HACKER Q&A
📣 behnamoh

Are LLMs really a blurry image of the web?


GPT-3 has 175B parameters and takes about 800 GB disk space to store [0].

In comparison, it was trained on 570 GB of text data [1]

[0] https://en.wikipedia.org/wiki/GPT-3#:~:text=It%20uses%20a%202048%2Dtokens,shot%20learning%20on%20many%20tasks.

[1] https://balkaninnovation.com/how-large-is-gpt-3-dataset/#:~:text=In%20comparison%2C%20GPT%2D3%20is,570%20gigabytes%20of%20text%20data.

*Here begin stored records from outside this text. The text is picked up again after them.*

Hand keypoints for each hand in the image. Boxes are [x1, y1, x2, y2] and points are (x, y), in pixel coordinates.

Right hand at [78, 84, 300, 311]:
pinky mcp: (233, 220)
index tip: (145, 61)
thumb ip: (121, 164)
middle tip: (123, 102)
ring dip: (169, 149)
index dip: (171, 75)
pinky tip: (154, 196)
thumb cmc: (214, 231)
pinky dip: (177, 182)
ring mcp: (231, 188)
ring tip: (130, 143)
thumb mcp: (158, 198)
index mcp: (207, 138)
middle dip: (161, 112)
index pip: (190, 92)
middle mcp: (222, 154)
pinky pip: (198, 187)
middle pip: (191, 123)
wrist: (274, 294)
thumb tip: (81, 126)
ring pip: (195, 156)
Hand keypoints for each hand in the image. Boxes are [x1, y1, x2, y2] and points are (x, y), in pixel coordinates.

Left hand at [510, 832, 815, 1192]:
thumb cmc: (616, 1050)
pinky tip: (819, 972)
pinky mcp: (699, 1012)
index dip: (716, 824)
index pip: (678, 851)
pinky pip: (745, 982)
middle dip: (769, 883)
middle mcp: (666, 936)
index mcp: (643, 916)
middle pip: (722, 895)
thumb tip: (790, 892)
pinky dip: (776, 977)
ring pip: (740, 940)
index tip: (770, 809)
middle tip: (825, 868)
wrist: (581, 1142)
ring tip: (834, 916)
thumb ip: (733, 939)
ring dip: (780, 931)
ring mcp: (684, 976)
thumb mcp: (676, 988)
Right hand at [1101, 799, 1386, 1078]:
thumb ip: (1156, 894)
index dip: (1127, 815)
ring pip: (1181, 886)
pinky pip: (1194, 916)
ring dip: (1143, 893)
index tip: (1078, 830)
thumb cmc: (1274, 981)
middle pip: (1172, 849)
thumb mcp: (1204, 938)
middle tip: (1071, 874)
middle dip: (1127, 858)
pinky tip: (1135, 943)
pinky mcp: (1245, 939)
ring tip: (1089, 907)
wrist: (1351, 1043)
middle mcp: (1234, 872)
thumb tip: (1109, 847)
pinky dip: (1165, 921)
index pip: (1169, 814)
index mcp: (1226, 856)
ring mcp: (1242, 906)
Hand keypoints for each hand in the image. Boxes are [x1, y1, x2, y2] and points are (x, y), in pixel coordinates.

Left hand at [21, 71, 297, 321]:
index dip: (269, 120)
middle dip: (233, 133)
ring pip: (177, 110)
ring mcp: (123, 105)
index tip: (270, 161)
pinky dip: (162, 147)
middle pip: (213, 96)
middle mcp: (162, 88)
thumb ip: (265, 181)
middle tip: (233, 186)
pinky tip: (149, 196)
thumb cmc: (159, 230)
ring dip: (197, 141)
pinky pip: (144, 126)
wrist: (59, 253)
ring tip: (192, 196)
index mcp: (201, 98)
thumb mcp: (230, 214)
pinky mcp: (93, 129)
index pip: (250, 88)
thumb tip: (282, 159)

  👤 ftxbro Accepted Answer ✓
in a way yes and in a way no

yes: it would actually be theoretically possible (but openai wouldn't allow you to do it for business reasons and it would be expensive to host and run) to download all weights to a large inference server cluster, then you tell in a prompt to act like a simulacrum of the internet, then you could theoretically prompt it to serve fake web pages that are imperfect versions of the real ones. this is a very literal implementation of lossy compression of the web, and not really useful or practical.

no: the important part of gpt isn't its compression per se (although it has been known for so long that compression and equivalently token completion are ai-complete) but rather the important part is the vast amount and variety of cognitive capabilities that are unlocked. these include unlocking the ability to pass 'theory of mind' cognitive tests at human level, and to perform at human level or superhuman level at so many standardized tests and bar exam and medical certifications. it would be fair to say this is not 'just compression' except in the sense that literally every computation could also be described as 'just compression'.